Automatic asset paths prevent logical asset organization

Hey Andrew,

I have always liked the automatic asset paths and thought they allowed the top level Rails applications as well as engine authors the ability to create namespaces via directories.

I read your whole email but kind of got lost. Is your main issue that creating a namespace via directories is a chore since it has to be done in 3 places?

Or a more concrete question. I am the author of the less-rails and the matching less-rails-bootstrap gems. I was very conscious about directory namespaces and made sure that my namespace for less-rails-bootstrap was "twitter/bootstrap". I am a firm believer that engines that deliver assets should follow this pattern. So the question, what would you suggest doing differently vs this setup?

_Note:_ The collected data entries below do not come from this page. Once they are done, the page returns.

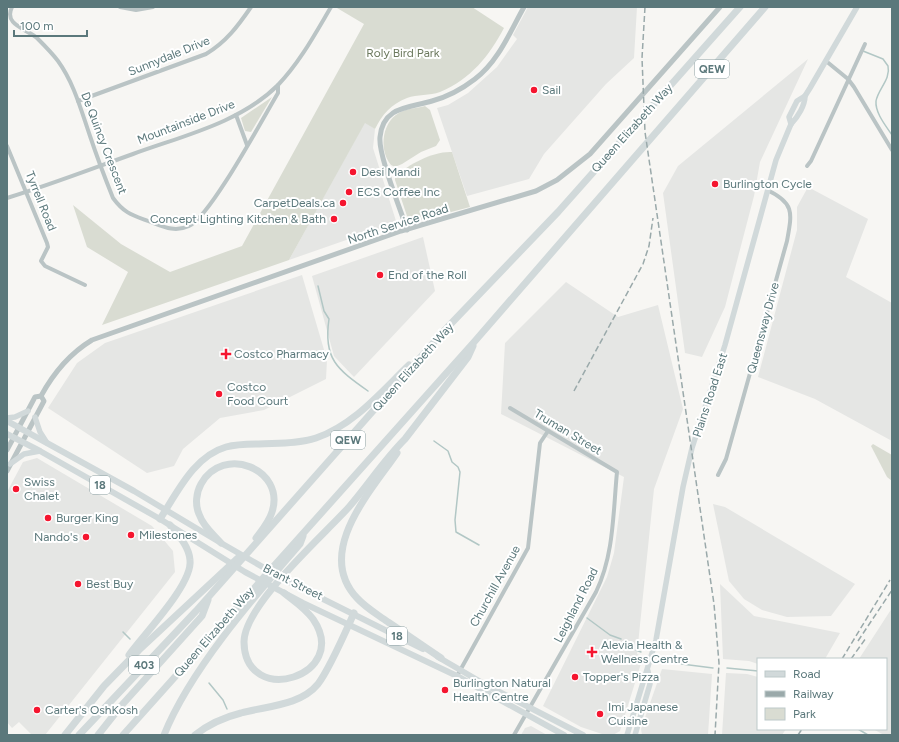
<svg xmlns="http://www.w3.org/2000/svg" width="899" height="742" viewBox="0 0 899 742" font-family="Figtree,sans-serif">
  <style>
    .built { fill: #e5e6e4 }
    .green { fill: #d9dcd2 }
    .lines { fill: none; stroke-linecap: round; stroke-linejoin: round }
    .stream { stroke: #b2c7c5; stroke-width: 1.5 }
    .minor { stroke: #bac4c5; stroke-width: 4 }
    .tertiary { stroke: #bac4c5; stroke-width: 5 }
    .secondary { stroke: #d1d9da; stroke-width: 5.5 }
    .primary { stroke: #d1d9da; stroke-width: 6 }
    .motorway { stroke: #d1d9da; stroke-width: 7 }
    .rail { stroke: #9aa9aa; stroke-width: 1.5; stroke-dasharray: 6 3; stroke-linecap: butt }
    .poi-dot { fill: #f5152f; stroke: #fff; stroke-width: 1.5 }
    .labels { text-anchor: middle; stroke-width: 4; stroke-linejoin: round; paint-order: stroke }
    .shield { fill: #fff; stroke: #8ca0a3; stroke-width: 1 }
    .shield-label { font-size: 11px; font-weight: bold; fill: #5b787b }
    .park-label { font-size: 12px; fill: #6c795e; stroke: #fff }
    .street-label { font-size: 12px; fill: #5b787b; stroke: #fff }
    .poi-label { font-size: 12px; fill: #5b787b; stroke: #fff; text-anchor: start }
  </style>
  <rect width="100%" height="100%" fill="#f7f6f3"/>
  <g class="built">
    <polygon points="528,7 637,7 634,58 606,84 544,154 529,179 467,196 437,108 448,105 468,93 497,67 517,39 513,35"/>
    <polygon points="808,59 760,162 754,196 725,307 702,357 685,353 663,193 678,166"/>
    <polygon points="365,122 375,129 373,148 396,221 392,224 289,260"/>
    <polygon points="808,187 868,219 846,277 892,303 892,441 815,399 758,377 797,230 797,207"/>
    <polygon points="423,237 435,291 354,377 334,356 312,276"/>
    <polygon points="302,275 327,360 326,379 264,410 220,418 183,449 174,466 147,473 48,408 77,363 105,343"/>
    <polygon points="566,282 618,317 658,305 683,409 654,489 637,654 643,657 620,731 613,735 605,735 581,727 543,706 607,577 614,553 624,477 501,414 505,343"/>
    <polygon points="37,458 152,526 173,551 175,572 45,735 32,735 19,722 12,728 7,722 7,492 23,462"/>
    <polygon points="713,504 725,507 855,584 831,616 787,617 762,610 744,599 729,581"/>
    <polygon points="720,584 754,616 840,633 825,659 758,659 758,664 749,661 723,659"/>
    <polygon points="892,608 892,735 884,735 873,729 886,729 886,659 859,659"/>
    <polygon points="662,669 712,674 708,735 642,735 641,729"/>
    <polygon points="726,673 747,674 758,677 758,729 786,729 782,735 722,735"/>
    <polygon points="531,726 547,735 521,735 525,728"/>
  </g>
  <g class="green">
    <path d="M338,7h134l32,21c-15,28 -33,51 -64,64 -10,4 -23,2 -33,6 -16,6 -25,17 -32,31l-10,-6 -76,137 -187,65 26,-53 -41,-25 -14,-42 48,39 49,28 72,-26 122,-222 -27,-16z"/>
    <polygon points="272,97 251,132 245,131 241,118"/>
    <path d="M425,106l5,4 10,30 -4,6 -15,6 -19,12 -7,3 -4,-2c-13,-16 -9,-46 12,-54 7,-3 15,-3 22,-5z"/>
    <path d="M452,152l18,55 -53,14 -6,-1 -4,-4 -12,-36v-4c15,-12 38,-25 57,-24z"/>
    <polygon points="873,444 892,455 892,481 887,477 871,446"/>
  </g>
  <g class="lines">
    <g class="stream">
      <path d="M863,51l20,8 5,7c3,13 -10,23 -12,35 -1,12 10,25 16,34"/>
      <path d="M318,286l6,25 5,8c-6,40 8,50 39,72"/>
      <polyline points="434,441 448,451 452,462 458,467 460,472 455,520 456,532 479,545"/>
      <polyline points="587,618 610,635 621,639"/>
      <polyline points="123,632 130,639"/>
      <polyline points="636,650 641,652"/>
      <polyline points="666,662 713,668"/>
      <polyline points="727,668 758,671"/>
      <polyline points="209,683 223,700 227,709"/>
      <polyline points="858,729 868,735"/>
    </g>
    <g class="minor">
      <path d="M12,7c-9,18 15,22 25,31 7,7 15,15 21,23 16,22 23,49 32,75 7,21 15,42 23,62 11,15 19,17 35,23 14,5 26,12 41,5 21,-9 74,-108 89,-133v-8"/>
      <polyline points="120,7 136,10 153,7"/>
      <polyline points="826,61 848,79 854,87 892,150"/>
      <path d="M78,101l128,-47c20,-12 32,-28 45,-47"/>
      <polyline points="236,115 247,145"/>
      <polyline points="7,146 47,243 48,247 41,261 45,266 85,285"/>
      <polyline points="807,166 811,161 865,44"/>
      <path d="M7,198c43,-13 84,-29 126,-44 49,-18 107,-31 145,-69 22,-23 37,-51 53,-78"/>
      <path d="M510,408l107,64c-4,41 -3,83 -21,120l-82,143"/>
      <path d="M718,475l8,-16 61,-218c5,-28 8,-38 -20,-51"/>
      <polyline points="457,676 528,548 540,443 548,431"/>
    </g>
    <g class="tertiary">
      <path d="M407,230c-6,-20 -29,-75 -27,-93 3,-31 29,-29 52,-36 15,-4 30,-12 43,-22 23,-17 35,-47 49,-72"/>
      <path d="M7,450l28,-53 6,-1c13,-24 28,-42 51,-56l309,-109 135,-40 21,-11 33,-26 130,-147"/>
      <polyline points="7,471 44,401 41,396"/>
    </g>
    <g class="secondary">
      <polyline points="791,124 789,117 797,101 805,96 810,88 857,7"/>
      <polyline points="35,417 40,432 47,443"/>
      <polyline points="7,418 15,417 28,411"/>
      <polyline points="10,464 24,454 40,451"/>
      <path d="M627,735l29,-95 27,-153 9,-39 33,-103 51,-185 15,-36c7,-7 14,-19 14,-28"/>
      <polyline points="635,735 650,684 648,671"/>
    </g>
    <g class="primary">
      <polyline points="7,421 134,491 221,543 287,581 423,649"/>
      <polyline points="7,434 40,451 160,519 245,572 303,603 457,676 564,735"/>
      <polyline points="438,657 486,685 583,735"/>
    </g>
    <g class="motorway">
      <path d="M397,453c-26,38 -83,99 -40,145 9,10 20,16 31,24 18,12 35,24 53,36"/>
      <path d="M160,519c17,-26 34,-63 66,-72 11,-3 22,-3 33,-3 19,-1 39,0 57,-6 38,-13 65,-46 93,-73"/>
      <path d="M221,543c-8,-9 -18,-17 -22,-29 -4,-9 -3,-21 2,-30 22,-40 85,-15 71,28 -3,10 -10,18 -16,26"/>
      <path d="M284,593c10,8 21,15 29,26 39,57 -68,90 -69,23 0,-37 79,-106 105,-135 19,-22 35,-47 56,-68l63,-82 5,-11"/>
      <path d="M129,655c15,-21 64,-71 61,-95 -1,-14 -12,-25 -20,-35"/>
      <polyline points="65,735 104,686 139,650 240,556"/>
      <polyline points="79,735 196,611 442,333 558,212 740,7"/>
      <polyline points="98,735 121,706 202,616 208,600"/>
      <polyline points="123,735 475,341 765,7"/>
      <path d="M164,735c26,-65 90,-138 136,-191l3,-8"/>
      <path d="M195,735c14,-11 30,-18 46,-22 25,-7 59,-7 77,-29 12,-16 27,-51 36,-71"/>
    </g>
    <g class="rail">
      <polyline points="645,7 642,58 645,132 714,604 719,663 715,735"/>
      <polyline points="574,391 643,264 649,246 653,218"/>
      <polyline points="858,641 892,590"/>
      <polyline points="842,659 890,580"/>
      <polyline points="851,659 866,638"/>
      <polyline points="798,735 802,729"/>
    </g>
  </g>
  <g class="poi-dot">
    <circle cx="534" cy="90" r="4"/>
    <circle cx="353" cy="172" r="4"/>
    <circle cx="715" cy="184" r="4"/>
    <circle cx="349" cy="192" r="4"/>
    <circle cx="343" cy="203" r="4"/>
    <circle cx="334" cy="219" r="4"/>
    <circle cx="380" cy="275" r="4"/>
    <path d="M224 348h4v4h4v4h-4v4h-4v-4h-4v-4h4z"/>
    <circle cx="219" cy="394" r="4"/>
    <circle cx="16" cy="489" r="4"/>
    <circle cx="48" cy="518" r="4"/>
    <circle cx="131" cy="535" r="4"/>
    <circle cx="86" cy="537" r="4"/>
    <circle cx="78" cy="584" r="4"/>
    <path d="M590 646h4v4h4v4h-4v4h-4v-4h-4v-4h4z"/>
    <circle cx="575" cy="677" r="4"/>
    <circle cx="445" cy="690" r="4"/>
    <circle cx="37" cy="710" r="4"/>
    <circle cx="600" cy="714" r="4"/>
  </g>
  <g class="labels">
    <g class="shield">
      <rect x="695" y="60" width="34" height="18" rx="3"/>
      <rect x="331" y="431" width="34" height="18" rx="3"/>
      <rect x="90" y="476" width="20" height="18" rx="3"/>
      <rect x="387" y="627" width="20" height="18" rx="3"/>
      <rect x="129" y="656" width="30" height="18" rx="3"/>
    </g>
    <g class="shield-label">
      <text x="712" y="73">QEW</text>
      <text x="348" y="444">QEW</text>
      <text x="100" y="489">18</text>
      <text x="397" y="640">18</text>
      <text x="144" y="669">403</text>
    </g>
    <g class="park-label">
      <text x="403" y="57">Roly Bird Park</text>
    </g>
    <g class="street-label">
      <text transform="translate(169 56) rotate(-22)" y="4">Sunnydale Drive</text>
      <text transform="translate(186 122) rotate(-21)" y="4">Mountainside Drive</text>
      <text transform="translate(632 128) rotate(-48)" y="4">Queen Elizabeth Way</text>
      <text transform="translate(104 143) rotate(69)" y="4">De Quincy Crescent</text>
      <text transform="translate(41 201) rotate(68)" y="4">Tyrrell Road</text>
      <text transform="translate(398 224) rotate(-18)" y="4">North Service Road</text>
      <text transform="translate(763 328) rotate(-75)" y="4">Queensway Drive</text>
      <text transform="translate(413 367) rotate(-48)" y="4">Queen Elizabeth Way</text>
      <text transform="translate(710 395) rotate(-72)" y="4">Plains Road East</text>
      <text transform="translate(568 432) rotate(31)" y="4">Truman Street</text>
      <text transform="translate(293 582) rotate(27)" y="4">Brant Street</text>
      <text transform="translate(495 586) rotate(-61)" y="4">Churchill Avenue</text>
      <text transform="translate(576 605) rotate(-63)" y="4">Leighland Road</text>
      <text transform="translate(214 632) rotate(-49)" y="4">Queen Elizabeth Way</text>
    </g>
    <g class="poi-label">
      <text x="542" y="94">Sail</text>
      <text x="361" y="176">Desi Mandi</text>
      <text x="723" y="188">Burlington Cycle</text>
      <text x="357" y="196">ECS Coffee Inc</text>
      <text x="335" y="207" text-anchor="end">CarpetDeals.ca</text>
      <text x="326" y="223" text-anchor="end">Concept Lighting Kitchen &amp; Bath</text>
      <text x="388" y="279">End of the Roll</text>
      <text x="234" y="358">Costco Pharmacy</text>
      <text x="227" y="391">Costco<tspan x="227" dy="14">Food Court</tspan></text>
      <text x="24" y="486">Swiss<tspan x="24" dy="14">Chalet</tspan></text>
      <text x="56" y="522">Burger King</text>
      <text x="139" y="539">Milestones</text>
      <text x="78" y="541" text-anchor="end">Nando's</text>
      <text x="86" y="588">Best Buy</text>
      <text x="601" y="649">Alevia Health &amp;<tspan x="601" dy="14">Wellness Centre</tspan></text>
      <text x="583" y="681">Topper's Pizza</text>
      <text x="453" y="687">Burlington Natural<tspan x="453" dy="14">Health Centre</tspan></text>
      <text x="608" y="711">Imi Japanese<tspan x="608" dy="14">Cuisine</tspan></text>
      <text x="45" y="714">Carter's OshKosh</text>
    </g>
  </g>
  <rect width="899" height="742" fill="none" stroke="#5b787b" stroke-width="16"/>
  <rect x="757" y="658" width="130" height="72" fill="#ffffff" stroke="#bdc9ca"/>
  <rect x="765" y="671" width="20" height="6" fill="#d1d9da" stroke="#bdc9ca"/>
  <text x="793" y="678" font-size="12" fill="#5b787b">Road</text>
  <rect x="765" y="691" width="20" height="6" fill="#9aa9aa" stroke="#bdc9ca"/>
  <text x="793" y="698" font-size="12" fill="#5b787b">Railway</text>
  <rect x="765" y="708" width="20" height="12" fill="#d9dcd2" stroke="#bdc9ca"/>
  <text x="793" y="718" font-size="12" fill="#5b787b">Park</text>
  <path d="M14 30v6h73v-6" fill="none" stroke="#5b787b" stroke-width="2"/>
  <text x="20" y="30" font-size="12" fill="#5b787b" stroke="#ffffff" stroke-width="3" paint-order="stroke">100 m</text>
</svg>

https://github.com/metaskills/less-rails-bootstrap/tree/master/vendor/assets

- Ken

Thanks Ken, I’ll try to be more clear:

Asset gems often exist just to isolate those resources into a simple package to save everyone the trouble of reorganizing third-party files specially for the asset pipeline & maintaining that reorganization going forward. For some things the reorganization makes sense, and I won’t disagree with the way you’ve packaged the less-bootstrap gem. +1 for namespacing under “twitter/bootstrap”, but this isn’t necessarily about that.

The issue is that for drop-in use of third-party assets (from plain folders, not gems), I think it’s more logical to keep their files in one self-contained folder and namespace, without having to tease out and reorganize them. As a benefit, we can use a git submodule to update their whole package, and encapsulate access into it using manifest files.

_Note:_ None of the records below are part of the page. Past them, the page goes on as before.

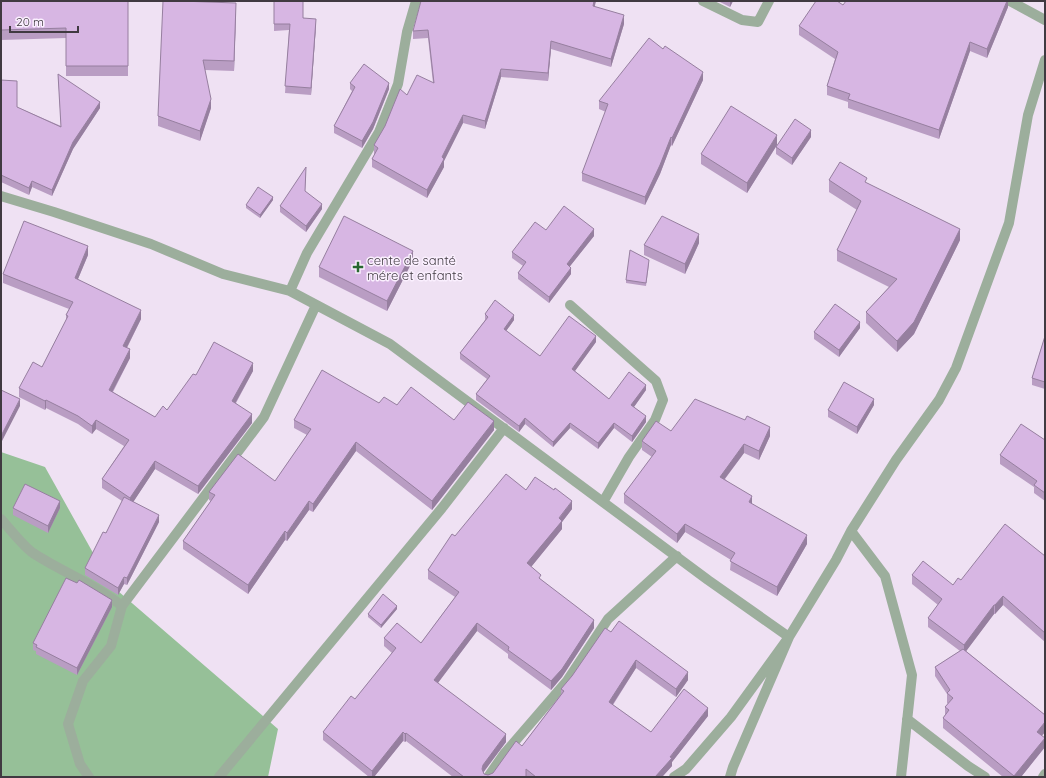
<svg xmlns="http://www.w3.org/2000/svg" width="1046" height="778" font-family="Quicksand,sans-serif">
<rect width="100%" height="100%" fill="#efe1f3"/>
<!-- forest -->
<path fill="#96c098" d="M1 452 45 467 111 585 278 729 268 777H1Z"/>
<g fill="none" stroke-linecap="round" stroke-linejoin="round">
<!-- minor -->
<path stroke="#9cae9c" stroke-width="10" d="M703 1 742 20 758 22 769 1
M1010 1 1045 20
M1 196 54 212 151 244 223 274 290 291 390 344 708 580 789 637 733 767 730 777
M290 291 307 253 379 132 398 84 407 32 416 1
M570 305 656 381 663 400 655 420 629 457 603 502
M1 519C10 529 23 546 33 553 62 572 95 584 122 606
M851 531 885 576 912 675 901 777
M907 719 968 766 985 777
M89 777 80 764 68 724 83 681 111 646 122 606 264 417 316 305
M219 777 442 508 504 428
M488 777 504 754 567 681 608 619 677 556
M674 777 686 769 731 717 789 637 836 560 851 531 896 460 939 400 956 368 1009 223 1028 115 1045 60
M1043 777 1045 774"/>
</g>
<!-- wall -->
<path fill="#b99dc3" d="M1 1H128V76H66V38L1 40Z
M274 1 316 25 311 95 285 93 289 30 274 31Z
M596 1 594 6 624 24 611 67 551 49 548 81 501 77 485 129 463 123 444 161V167L427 198 372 167V159L375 154H374V145L407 95 433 83 428 38 413 39V31Z
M718 1H733L730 7Z
M1008 1V7L987 58 970 51 939 139 848 108V102L827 95V86L835 59 799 35V26L843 5Z
M236 13 234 71 205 70 211 108 200 141 158 126V116Z
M58 74 100 108 73 149 52 196 32 187 29 195 1 182V80L17 107 61 126Z
M703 80 672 146 671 145 660 174 645 205 582 181V173L606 112 599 109V101Z
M350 83 389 89 373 129 362 148 334 133V126L352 91 350 89Z
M811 137 792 165 776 154V147Z
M777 145 747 193 701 164V154Z
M306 172 305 191 322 209 306 232 280 212V206Z
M829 180 867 183 960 240 914 334 897 352 866 323V312L889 287 837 261V250L857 210 829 192Z
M273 200 260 218 246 208V205Z
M546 230 594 236 570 266 571 274 549 303 518 279V273L523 266 512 258V252Z
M699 243 685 274 644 255V245Z
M88 255 78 279 141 319 127 348 130 358 113 392 155 417 167 410 196 375 253 371 236 403 252 423 198 494 155 469 133 502 159 522 127 585 124 584 118 595 85 575V568L106 533 122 501 102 488V479L124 446 96 429 92 434 78 424 46 408 45 410 19 397V388L42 367 66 320V315L69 309 3 283V274Z
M413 260 387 311 319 277V267Z
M649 264 646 286 626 283V280Z
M485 314 514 320 506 331 540 356 596 342 575 371 609 399 646 390 634 407 646 422 632 442 614 428 598 449 570 428 553 447 525 424 519 432 476 400V394L487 379 460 359V353L485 320Z
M860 328 839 357 814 339V332Z
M1045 336V389L1032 385V378Z
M379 403 397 405 494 430 432 510 356 451 313 512 309 510 287 541 285 540 248 594 183 549V541L211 501 209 500V492L275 481 307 435 294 428V420Z
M874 405 857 434 828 417V410Z
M671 431 770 436 759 460 744 453 725 479 752 504 807 544 777 596 730 570 731 560 685 532 677 543 624 503V494L652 457 642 450V441Z
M1045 440V501L1034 493V487L1000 464V455Z
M526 490 572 509 562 522V529L531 567 541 580 594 628 562 677 551 690 508 658V654L477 631 438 683 506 742 483 772 484 774 488 775 493 773 522 746 561 694V689L611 632 688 680 676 697 636 668 613 705 651 732 708 716 672 762V766L662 777H453L406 741 405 742 403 741 374 777H369L323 740V732L355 699 392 653 384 646V638L421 643 455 597 428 579V570L455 536Z
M13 508H60L48 533 13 515Z
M1045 556V642L1003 605 995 614H994L966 651 1045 715V732L1042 736 1045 747 1021 777H1003L943 728V718L945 715V707L948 704 947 703V694L935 676V667L960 651 928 627V618L938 605 912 584V575L953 585 961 580Z
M112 607 77 675 36 654V651L33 650V643Z
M397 609 381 628 368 617V614Z"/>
<!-- shaded-wall -->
<path fill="#967f9f" d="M594 1H596L593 14V6Z
M730 1H733L730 7Z
M1007 1H1008V7L987 58V49Z
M236 3V13L234 71V61Z
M624 15V24L611 67V59Z
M316 19V25L311 95V88Z
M551 41V49L548 81V73Z
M970 42V51L939 139V130Z
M501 69V77L485 129V121Z
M703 72V80L672 146V138Z
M389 83V89L373 129 362 148V141Z
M211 99V108L200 141V131Z
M100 102V108L73 149 52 196V190L73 142Z
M463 115V123L444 161V167L427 198V190L442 157Z
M811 130V137L792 165V158Z
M777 135V145L747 193V183Z
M671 137V145L660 174 645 205V197Z
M32 181V187L29 195V188Z
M273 197V200L260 218V215Z
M322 204V209L306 232V226Z
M594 229V236L567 270V264Z
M960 229V240L914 334 897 352V341Z
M699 234V243L685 274V264Z
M88 246V255L75 286V278Z
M413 251V260L387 311V301Z
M571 268V274L549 303V297Z
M141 310V319L123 355V346Z
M514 315V320L504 334V329Z
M860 322V328L839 357V350Z
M596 336V342L572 375V369Z
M130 349V358L109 398V390Z
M253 363V371L232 409V401Z
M646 385V390L631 411V405Z
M20 399V406L1 443V436Z
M874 399V405L857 434V427Z
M46 400V408L45 410V401Z
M252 414V423L198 494V486Z
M646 416V422L632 442V436Z
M525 418V424L519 432V426Z
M96 420V429L92 434V426Z
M494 421V430L432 510V501Z
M570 423V428L553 447V442Z
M614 423V428L598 449V443Z
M770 427V436L759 460V451Z
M356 442V451L313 512V504Z
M744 444V453L720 485V477Z
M155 461V469L130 507V498Z
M752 496V505L749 502Z
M60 501V508L48 533V526Z
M309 501V510L287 541V533Z
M572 501V509L562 522V529L527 572V563Z
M159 515V522L127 585V578Z
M685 524V532L677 543V534Z
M285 531V540L248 594V585Z
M807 535V544L777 596V587Z
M124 577V584L118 595V588Z
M1003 596V605L995 614V605Z
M112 600V607L77 675V668Z
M994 605V614L964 654V645Z
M397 606V609L381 628V625Z
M594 620V628L562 677 551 690V681Z
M477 623V631L434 688V680Z
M636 660V668L609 710V702Z
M688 672V680L676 697V689Z
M708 708V716L672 762V766L662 777H655Z
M1045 722V732L1037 741V732Z
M403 732V741L374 777H372V771Z
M406 733V741L405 742V734Z
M506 734V742L483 773 482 769 483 765Z
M1045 738V747L1021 777H1014V776Z"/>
<!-- building -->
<path fill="#d7b6e3" stroke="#967f9f" d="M1 1H128V66H66V28L1 30Z
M163 1H180L236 3 234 61 203 60 211 99 200 131 158 116Z
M274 1H303V18L316 19 311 88 285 86 290 24H274Z
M421 1H594L593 6 624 15 611 59 551 41 548 73 501 69 485 121 463 115 442 157 444 159 427 190 372 159 378 148 374 145 385 126 400 89 407 95 417 75 434 83 428 30 413 31Z
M816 1H837L843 5 846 1H1007L987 49 970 42 939 130 848 99 850 94 827 86 838 52 799 26Z
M649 38 663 49 665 46 703 72 672 138 671 137 660 165 645 197 582 173 608 104 599 101Z
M364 64 389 83 373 122 362 141 334 126 355 87 350 83Z
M58 74 100 102 73 142 52 190 32 181 29 188 1 175V80L17 81V107L61 127Z
M731 106 777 135 747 183 701 154Z
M795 119 811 130 792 158 776 147Z
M840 162 867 178 865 182 960 229 914 322 897 341 866 312 897 279 837 250 861 201 829 180Z
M306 167 305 191 322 204 306 226 280 206Z
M258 187 273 197 260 215 246 205Z
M564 206 594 229 567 264 571 268 549 297 518 273 526 262 512 252 535 222 546 230Z
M344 216 413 251 387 301 319 267Z
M662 216 699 234 685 264 644 245Z
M24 221 88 246 75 278 141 310 123 346 130 349 109 390 155 417 163 406 167 410 193 374 196 375 214 342 253 363 232 401 252 414 198 486 155 461 130 498 102 479 129 440 96 420 92 426 78 416 46 400 45 401 19 388 33 362 42 367 68 316 66 315 73 302 3 274Z
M630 250 649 260 646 283 626 280Z
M495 300 514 315 504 329 540 356 569 316 596 336 572 369 609 399 629 372 646 385 631 405 646 416 632 436 614 423 598 443 570 423 553 442 525 418 519 426 476 394 490 376 460 353 488 317 485 314Z
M835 304 860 322 839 350 814 332Z
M1045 336V382L1032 378Z
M322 370 379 403 384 397 397 405 411 387 454 420 468 402 494 421 432 501 356 442 313 504 309 501 287 533 285 531 248 585 183 541 215 495 209 492 238 454 275 481 311 429 294 420Z
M844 382 874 399 857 427 828 410Z
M1 390 20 399 1 436Z
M695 399 745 420 747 416 770 427 759 451 744 444 720 477 752 496 749 502 807 535 777 587 730 561 735 553 685 524 677 534 624 494 656 451 642 441 656 421 671 431Z
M1021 424 1045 440V493L1034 485 1037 481 1000 455Z
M506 474 526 490 535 477 554 490 555 488 572 501 559 518 562 521 527 563 541 575 539 578 594 620 562 669 551 681 508 650 509 647 477 623 434 680 506 734 483 765 482 769 484 774 488 775 493 773 516 741 522 746 564 691 561 689 572 676 605 628 611 632 619 621 688 672 676 689 636 660 609 702 651 732 684 689 708 708 670 757 672 758 655 777H536L526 769V777H464L406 733 405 734 403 732 372 771 323 732 351 696 355 699 396 648 384 638 397 623 421 643 459 592 428 570 452 534 455 536Z
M25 484 60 501 48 526 13 508Z
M124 497 159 515 127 578 124 577 118 588 85 568 103 532 106 533Z
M1005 524 1045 556V633L1003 596 995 605H994L964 645 928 618 942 599 912 575 923 561 953 585 958 578 961 580Z
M66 578 77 583 79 580 112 600 77 668 36 647 37 645 33 643Z
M383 594 397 606 381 625 368 614Z
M963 649 1045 715V722L1037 732 1045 738 1014 776 943 718 949 710 945 707 953 698 947 693 950 690 935 667Z"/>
<!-- markers -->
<path fill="#286730" stroke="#faeffe" stroke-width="1.5" d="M356 261h4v4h4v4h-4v4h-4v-4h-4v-4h4z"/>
<g text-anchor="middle" stroke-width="3" stroke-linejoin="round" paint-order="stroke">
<!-- poi labels -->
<g font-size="13" fill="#403a41" stroke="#faeffe" text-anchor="start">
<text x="367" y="265">cente de santé<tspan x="367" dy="15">mére et enfants</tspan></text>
</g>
</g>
<!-- border -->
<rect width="1046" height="778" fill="none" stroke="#403a41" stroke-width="4"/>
<!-- scale -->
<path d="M10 26v6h68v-6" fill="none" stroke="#403a41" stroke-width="2"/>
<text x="16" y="26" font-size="12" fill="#403a41" stroke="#faeffe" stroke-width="3" paint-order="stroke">20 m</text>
</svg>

I think I’ll end up settling on something like this:

vendor/assets/images/ # empty

vendor/assets/javascripts/ # empty

vendor/assets/stylesheets/ # empty

vendor/assets/packages/xyz/

vendor/assets/packages/xyz/random.js

vendor/assets/packages/xyz.js # manifest //= ./xyz/random.js

Using “packages” is there to nest everything one level down so I can isolate the “xyz” package into its own directory.

There doesn’t seem to be any documentation or conventions for this so I wanted to open the discussion around how third-party assets should be handled for drop-in use.

My original point was that adding another folder of my own naming e.g. “assets/xyz” would shadow the standard folders: I don’t think that’s desired behaviour. I did update docrails to reflect how it currently works, but let’s discuss if the docs were originally right and Rails currently isn’t: https://github.com/lifo/docrails/commit/ad088f09

So, to be more concrete:

  1. Should asset paths be limited to (images|javascripts|stylesheets) instead of * glob to prevent accidental shadowing? (Other asset paths can be added explicitly.)

  2. If assets/* should remain, should Guides document how other directories in there are meant to be used? (e.g. just for adding extra file types like “flash”)

  3. Promote something like “vendor/assets/packages” as an optional convention, or bless it as a standard path for drop-in use of asset folders?